Blood, 1 September 2001, Vol. 98, No. 5, pp. 1279-1279
Decay and antidecay in mammalian development: clues to
transcript abundance in the RNA world?
In 1986, Gray Shaw and Robert Kamen described an elegant set of
experiments that identified a functional element in the 3' untranslated
region of GM-CSF mRNA (Cell. 46:659-667), a region that Caput et al
(Proc Natl Acad Sci U S A. 1986;91:1318-1322) identified as being
highly conserved in transcripts that specified proteins involved in the
inflammatory response. This AU-rich region (AURE) contained repeated
clusters, sometimes concatenations, of the sequence AUUUA, and marked
any transcript to which it was attached for rapid destruction in
mammalian cells. Probably in part because these sequences are so highly
conserved (in sea urchins, for example; Asson-Batres et al, Proc Natl
Acad Sci U S A. 1994;91:1318-1322), Houzet and colleagues (page 1281)
reasoned that there might exist regulatory mechanisms governing
transcript abundance during development. The group observed that
enforced expression of wild-type GM-CSF mRNA was tolerated by E14
embryos but enforcement of deletion mutants of GM-CSF transcripts that
had no AURE was lethal at E14 (the lethality resulting from
overproduction of phagocytes owing to accumulation of GM-CSF mRNA).

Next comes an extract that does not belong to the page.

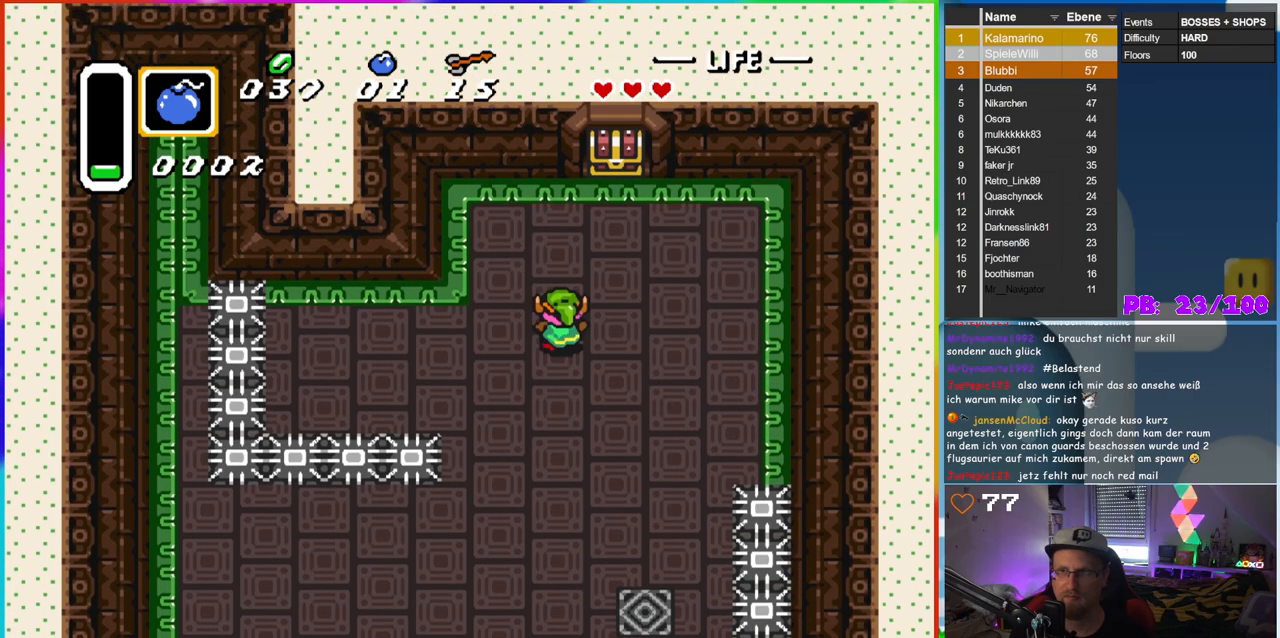
{"buttons": ["DPAD_UP"], "events": [[317, "DPAD_RIGHT", "down"], [350, "DPAD_UP", "up"], [433, "DPAD_UP", "down"], [467, "DPAD_RIGHT", "up"]]}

Later, at E18, even the wild-type GM-CSF mRNA accumulated at high
levels and was similarly lethal.
These important observations on the ontogeny of RNA degradation may be
clues to the evolution of inducible responses in the RNA world. In
projecting how this world worked, much attention has been paid to the
function of catalytic RNA and less to mechanisms that might provide for
dynamic fluctuations in transcript abundance (without transcriptional
control to fall back on). Which came first? Did the AURE transcripts
and ribonucleases evolve before the appearance of ribonuclease
inhibitory factors? Probably, because in ontogeny some antidecay
factor evolved only after an AURE-targeted ribonucleolytic mechanism
had been well established for at least 4 days and probably more. No
doubt these experiments will lead to others that will define the
critical molecular events that evolve between days E14 and E18, events
that may clarify some of the difficult questions we have struggled with
for more than 15 years in the field of inflammation and granulopoiesis.